I DO get emotional, but it is a matter of separating myself from the trauma.  It’s very difficult not to want to rescue everyone.  I receive regular debriefing and clinical supervision to support me, process my emotions and ensure that I do not blur the boundaries.  I also look at self-preservation and constructive outlets to allow me to ensure a clear and healthy distance such as prayer, music, meditation, reading and exercise.

Every case is devastating but are there any that particularly stand out for you?

Yes, most definitely! There was a case of a 5 year old who had witnessed her mother bludgeoned to death by her father.  This child became fearful, lost her speech and became aggressive towards others.  She even used a scissor to re-enact the trauma she had witnessed.  There are many other painful memories of children who have been violated sexually, physically and emotionally.

How do you even begin to get near a child who must be so filled with fear?
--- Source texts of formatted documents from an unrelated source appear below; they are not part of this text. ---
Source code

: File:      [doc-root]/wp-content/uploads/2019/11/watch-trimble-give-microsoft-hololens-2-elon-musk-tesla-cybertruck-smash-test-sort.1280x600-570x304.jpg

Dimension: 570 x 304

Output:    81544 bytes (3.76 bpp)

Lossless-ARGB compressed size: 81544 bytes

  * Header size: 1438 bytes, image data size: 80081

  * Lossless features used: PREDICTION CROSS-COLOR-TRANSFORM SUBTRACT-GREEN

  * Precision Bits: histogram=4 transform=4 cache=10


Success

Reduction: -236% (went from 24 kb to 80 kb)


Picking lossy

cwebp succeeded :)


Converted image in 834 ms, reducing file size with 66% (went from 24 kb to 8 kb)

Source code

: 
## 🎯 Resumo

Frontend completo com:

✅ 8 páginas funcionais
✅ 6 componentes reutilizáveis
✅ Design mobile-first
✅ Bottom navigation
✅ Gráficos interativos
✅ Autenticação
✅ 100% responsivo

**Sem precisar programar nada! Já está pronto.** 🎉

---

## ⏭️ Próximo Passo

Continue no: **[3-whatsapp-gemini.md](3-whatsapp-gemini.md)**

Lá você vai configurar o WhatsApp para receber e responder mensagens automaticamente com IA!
It is not easy for children to trust again after they have been violated so the most important step is to start with where the child is and not force them to participate or engage. Trust building is a process like healing, and you need to allow the child to feel safe. Actions are stronger than words.

What are your ongoing frustrations and challenges?

When systems fail our children! Where perpetrators get off scot free or receive lenient sentences for atrocious crimes committed against the most vulnerable and weak i.e. children. 

During the 16 days campaign, we hear a lot of promises by government AND ordinary South Africans to step up the fight. Have you seen any change in recent years?

GBVF has become recognised as a national pandemic by the President so this is one step forward but victims continue to suffer and even die daily.  It’s clear that the implementation is still problematic and more active and stringent measures are needed to deter potential offenders. Child protection is everybody’s business.  We cannot be seen to collude or sit in silence. We need to uphold the rights of each and every child.  We need to make the protection of children YOUR business, MY business OUR business!